Heartland Security Insurance GroupTyler, TX
1d

About The Position

Claims Administrative Services, Inc (CAS) has served as a third-party administrator handling workers' compensation and property and casualty claims for a wide array of clients since 1990. In addition to our claims experience, CAS offers safety and loss control, cost containment services, and program administration. Every day our experienced professionals are on the job, reducing the frequency and severity of workplace injuries, managing associated claims costs, and helping injured employees return to work. Our personalized customer service combined with dedicated experience, innovation, and cost efficiency, assists our clients in reducing costs and protecting their employees. Structure and Ownership Heartland Security Insurance Group is the holding company for Claims Administrative Services, Inc. Heartland is comprised of seven different insurance and risk management businesses, providing products and services globally. Each of the companies offer solutions to distinct client groups in the federal, state and private sectors. The organization has been under continuous private family ownership for 50 years. Today, it has over 60 stockholders as well as ESOP ownership. In addition to providing an important retirement benefit to associates, the Employee Stock Ownership Plan (ESOP) assures that everyone in the organization has a vested interest in providing the very highest level of service to the client. Commitment to the Community Claims Administrative Services, Inc., and the parent organization, Heartland Security Insurance Group, have a long history of philanthropy to the local, national, and international communities.
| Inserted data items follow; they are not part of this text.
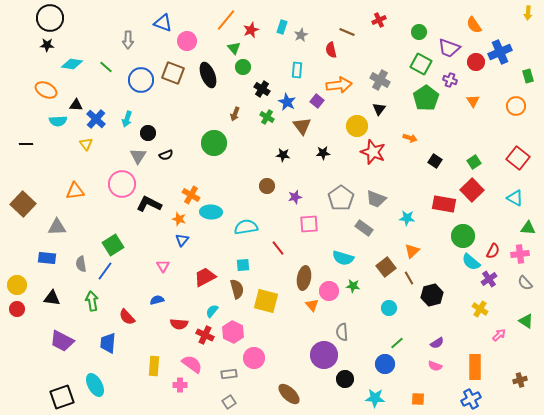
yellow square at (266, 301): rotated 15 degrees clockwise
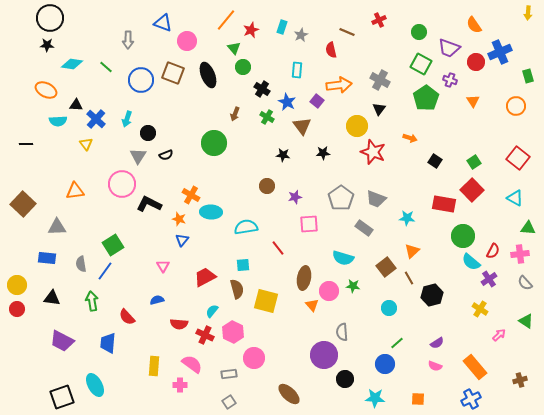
orange rectangle at (475, 367): rotated 40 degrees counterclockwise
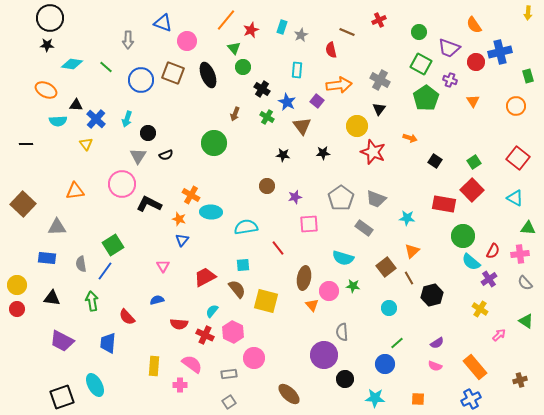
blue cross at (500, 52): rotated 10 degrees clockwise
brown semicircle at (237, 289): rotated 24 degrees counterclockwise
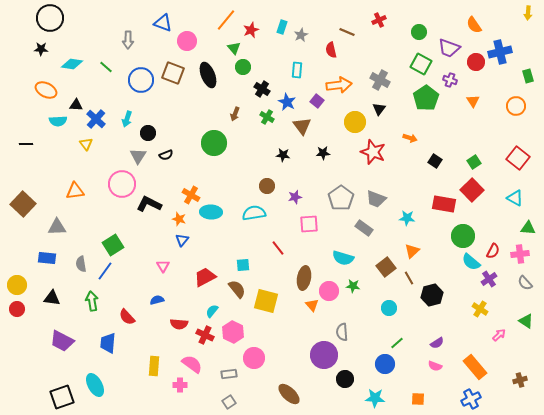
black star at (47, 45): moved 6 px left, 4 px down
yellow circle at (357, 126): moved 2 px left, 4 px up
cyan semicircle at (246, 227): moved 8 px right, 14 px up
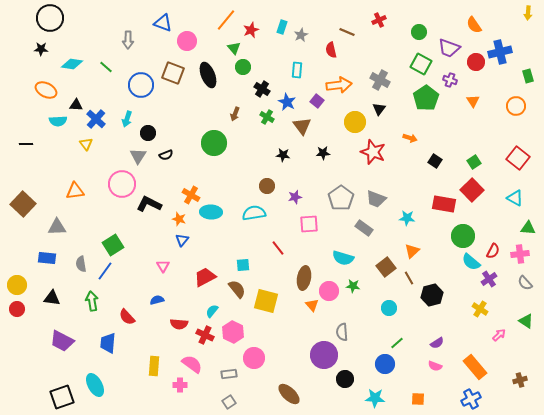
blue circle at (141, 80): moved 5 px down
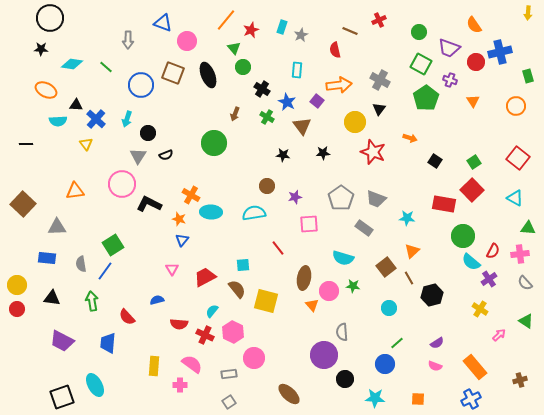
brown line at (347, 32): moved 3 px right, 1 px up
red semicircle at (331, 50): moved 4 px right
pink triangle at (163, 266): moved 9 px right, 3 px down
Bilingual Claims Associate Primary Responsibility The Bill Review Auditor is responsible for the adjudication of workers’ compensation medical bills. This position performs administrative and complex clerical work in processing and controlling medical expenses related to Workers’ Compensation.

Requirements

  • 1-2 years of relevant medical billing or coding administrative experience.
  • High school diploma or equivalent.
  • Must display a working knowledge and understanding of ICD-9, ICD-10, HCPCS, CPT coding, and medical terminology.
  • Must be proficient in MS Word, Excel, and Outlook.
  • Must be proficient in 10 key by touch.
  • Must be able to type minimum 50 wpm.
  • Must be proficient in Microsoft Outlook, Word and Excel.
  • Must possess good oral and written communication skills.
  • Must have strong attention to detail.
  • Ability to work with a team.
  • Ability to work independently.
  • Ability to make prompt decisions.
  • Ability to meet or exceed timed deadlines.
  • Ability to perform fast data entry with a high degree of accuracy.

Nice To Haves

  • A college degree or some college preferred.

Responsibilities

  • Enter pre-coded billing data into system and verify output as it relates to Workers Compensation medical bills.
  • Check eligibility for payment.
  • Answer verbal and written communication.
  • Interpret and apply company rules and procedures.
  • Other light clerical and administrative duties.
  • Meet or exceed production goal (set based on experience).
  • Maintain an accuracy ratio of at least 98%.